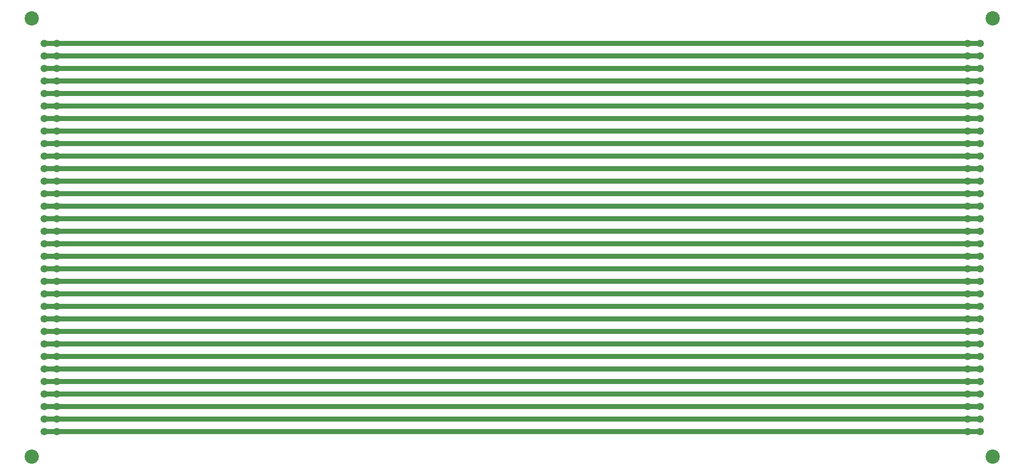
<source format=gbr>
G04 #@! TF.FileFunction,Copper,L2,Bot,Signal*
%FSLAX46Y46*%
G04 Gerber Fmt 4.6, Leading zero omitted, Abs format (unit mm)*
G04 Created by KiCad (PCBNEW 4.0.1-stable) date Sonntag, 21. Februar 2016 23:38:26*
%MOMM*%
G01*
G04 APERTURE LIST*
%ADD10C,0.100000*%
%ADD11C,1.501140*%
%ADD12C,2.900680*%
%ADD13C,1.000000*%
G04 APERTURE END LIST*
D10*
D11*
X55880000Y-51435000D03*
X55880000Y-53975000D03*
X55880000Y-56515000D03*
X55880000Y-59055000D03*
X55880000Y-61595000D03*
X55880000Y-64135000D03*
X55880000Y-66675000D03*
X55880000Y-69215000D03*
X55880000Y-71755000D03*
X55880000Y-74295000D03*
X55880000Y-76835000D03*
X55880000Y-79375000D03*
X55880000Y-81915000D03*
X55880000Y-84455000D03*
X55880000Y-86995000D03*
X55880000Y-89535000D03*
X55880000Y-92075000D03*
X55880000Y-94615000D03*
X55880000Y-97155000D03*
X55880000Y-99695000D03*
X55880000Y-102235000D03*
X55880000Y-104775000D03*
X55880000Y-107315000D03*
X55880000Y-109855000D03*
X55880000Y-112395000D03*
X55880000Y-114935000D03*
X55880000Y-117475000D03*
X55880000Y-120015000D03*
X55880000Y-125095000D03*
X55880000Y-122555000D03*
X55880000Y-127635000D03*
X55880000Y-130175000D03*
X58420000Y-130175000D03*
X58420000Y-127635000D03*
X58420000Y-122555000D03*
X58420000Y-125095000D03*
X58420000Y-120015000D03*
X58420000Y-117475000D03*
X58420000Y-114935000D03*
X58420000Y-112395000D03*
X58420000Y-109855000D03*
X58420000Y-107315000D03*
X58420000Y-104775000D03*
X58420000Y-102235000D03*
X58420000Y-99695000D03*
X58420000Y-97155000D03*
X58420000Y-94615000D03*
X58420000Y-92075000D03*
X58420000Y-89535000D03*
X58420000Y-86995000D03*
X58420000Y-84455000D03*
X58420000Y-81915000D03*
X58420000Y-79375000D03*
X58420000Y-76835000D03*
X58420000Y-74295000D03*
X58420000Y-71755000D03*
X58420000Y-69215000D03*
X58420000Y-66675000D03*
X58420000Y-64135000D03*
X58420000Y-61595000D03*
X58420000Y-59055000D03*
X58420000Y-56515000D03*
X58420000Y-53975000D03*
X58420000Y-51435000D03*
D12*
X53340000Y-46355000D03*
X53340000Y-135255000D03*
D11*
X245745000Y-130175000D03*
X245745000Y-127635000D03*
X245745000Y-125095000D03*
X245745000Y-122555000D03*
X245745000Y-120015000D03*
X245745000Y-117475000D03*
X245745000Y-114935000D03*
X245745000Y-112395000D03*
X245745000Y-109855000D03*
X245745000Y-107315000D03*
X245745000Y-104775000D03*
X245745000Y-102235000D03*
X245745000Y-99695000D03*
X245745000Y-97155000D03*
X245745000Y-94615000D03*
X245745000Y-92075000D03*
X245745000Y-89535000D03*
X245745000Y-86995000D03*
X245745000Y-84455000D03*
X245745000Y-81915000D03*
X245745000Y-79375000D03*
X245745000Y-76835000D03*
X245745000Y-74295000D03*
X245745000Y-71755000D03*
X245745000Y-69215000D03*
X245745000Y-66675000D03*
X245745000Y-64135000D03*
X245745000Y-61595000D03*
X245745000Y-56515000D03*
X245745000Y-59055000D03*
X245745000Y-53975000D03*
X245745000Y-51435000D03*
X243205000Y-51435000D03*
X243205000Y-53975000D03*
X243205000Y-59055000D03*
X243205000Y-56515000D03*
X243205000Y-61595000D03*
X243205000Y-64135000D03*
X243205000Y-66675000D03*
X243205000Y-69215000D03*
X243205000Y-71755000D03*
X243205000Y-74295000D03*
X243205000Y-76835000D03*
X243205000Y-79375000D03*
X243205000Y-81915000D03*
X243205000Y-84455000D03*
X243205000Y-86995000D03*
X243205000Y-89535000D03*
X243205000Y-92075000D03*
X243205000Y-94615000D03*
X243205000Y-97155000D03*
X243205000Y-99695000D03*
X243205000Y-102235000D03*
X243205000Y-104775000D03*
X243205000Y-107315000D03*
X243205000Y-109855000D03*
X243205000Y-112395000D03*
X243205000Y-114935000D03*
X243205000Y-117475000D03*
X243205000Y-120015000D03*
X243205000Y-122555000D03*
X243205000Y-125095000D03*
X243205000Y-127635000D03*
X243205000Y-130175000D03*
D12*
X248285000Y-135255000D03*
X248285000Y-46355000D03*
D13*
X55880000Y-51435000D02*
X245745000Y-51435000D01*
X55880000Y-53975000D02*
X245745000Y-53975000D01*
X55880000Y-56515000D02*
X245745000Y-56515000D01*
X55880000Y-59055000D02*
X245745000Y-59055000D01*
X55880000Y-61595000D02*
X245745000Y-61595000D01*
X55880000Y-64135000D02*
X245745000Y-64135000D01*
X55880000Y-66675000D02*
X245745000Y-66675000D01*
X55880000Y-69215000D02*
X245745000Y-69215000D01*
X55880000Y-71755000D02*
X245745000Y-71755000D01*
X55880000Y-74295000D02*
X245745000Y-74295000D01*
X55880000Y-76835000D02*
X245745000Y-76835000D01*
X55880000Y-79375000D02*
X245745000Y-79375000D01*
X55880000Y-81915000D02*
X245745000Y-81915000D01*
X55880000Y-84455000D02*
X245745000Y-84455000D01*
X55880000Y-86995000D02*
X245745000Y-86995000D01*
X55880000Y-89535000D02*
X245745000Y-89535000D01*
X55880000Y-92075000D02*
X245745000Y-92075000D01*
X55880000Y-94615000D02*
X245745000Y-94615000D01*
X55880000Y-97155000D02*
X245745000Y-97155000D01*
X55880000Y-99695000D02*
X245745000Y-99695000D01*
X55880000Y-102235000D02*
X245745000Y-102235000D01*
X55880000Y-104775000D02*
X245745000Y-104775000D01*
X55880000Y-107315000D02*
X245745000Y-107315000D01*
X55880000Y-109855000D02*
X245745000Y-109855000D01*
X55880000Y-112395000D02*
X245745000Y-112395000D01*
X55880000Y-114935000D02*
X245745000Y-114935000D01*
X55880000Y-117475000D02*
X245745000Y-117475000D01*
X55880000Y-120015000D02*
X245745000Y-120015000D01*
X55880000Y-125095000D02*
X245745000Y-125095000D01*
X55880000Y-122555000D02*
X245745000Y-122555000D01*
X55880000Y-127635000D02*
X245745000Y-127635000D01*
X55880000Y-130175000D02*
X245745000Y-130175000D01*
M02*

</source>
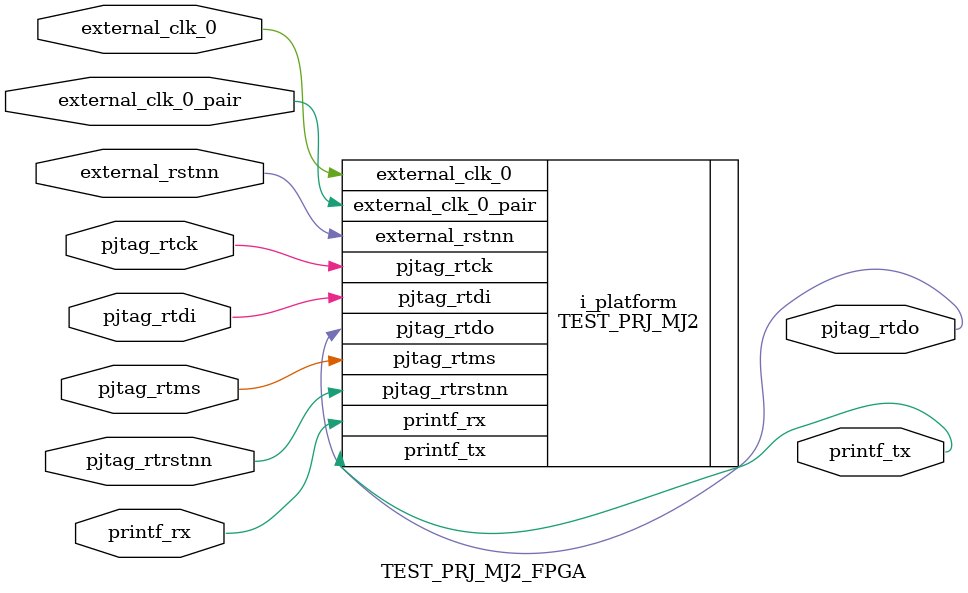
<source format=v>

`include "ervp_platform_controller_memorymap_offset.vh"
`include "ervp_external_peri_group_memorymap_offset.vh"
`include "memorymap_info.vh"
`include "ervp_global.vh"
`include "platform_info.vh"
`include "munoc_network_include.vh"

module TEST_PRJ_MJ2_FPGA
(
	external_clk_0,
	external_clk_0_pair,
	external_rstnn,
	pjtag_rtck,
	pjtag_rtrstnn,
	pjtag_rtms,
	pjtag_rtdi,
	pjtag_rtdo,
	printf_tx,
	printf_rx
);

input wire external_clk_0;
input wire external_clk_0_pair;
input wire external_rstnn;
input wire pjtag_rtck;
input wire pjtag_rtrstnn;
input wire pjtag_rtms;
input wire pjtag_rtdi;
output wire pjtag_rtdo;
output wire printf_tx;
input wire printf_rx;



STARTUPE2
#(
  .PROG_USR("FALSE"),
  .SIM_CCLK_FREQ(0.0)
)
i_STARTUPE2
(
  .CFGCLK(),
  .CFGMCLK(),
  .EOS(),
  .PREQ(),

  .CLK(1'b0),
  .GSR(1'b0),
  .GTS(1'b0),
  .KEYCLEARB(1'b0),
  .PACK(1'b0),
  .USRCCLKO(spi_flash_sclk),
  .USRCCLKTS(1'b0),
  .USRDONEO(1'b1),
  .USRDONETS(1'b0)
);

TEST_PRJ_MJ2
i_platform
(
	.external_clk_0(external_clk_0),
	.external_clk_0_pair(external_clk_0_pair),
	.external_rstnn(external_rstnn),
	.pjtag_rtck(pjtag_rtck),
	.pjtag_rtrstnn(pjtag_rtrstnn),
	.pjtag_rtms(pjtag_rtms),
	.pjtag_rtdi(pjtag_rtdi),
	.pjtag_rtdo(pjtag_rtdo),
	.printf_tx(printf_tx),
	.printf_rx(printf_rx)
);

endmodule
</source>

• • • • •

Problem
What belongs in the answer is each line of the data that has the word "format".

Written reply
<source format=gbr>
G04 Gerber Fmt 4.6, Leading zero omitted, Abs format (unit mm)*
<source format=v>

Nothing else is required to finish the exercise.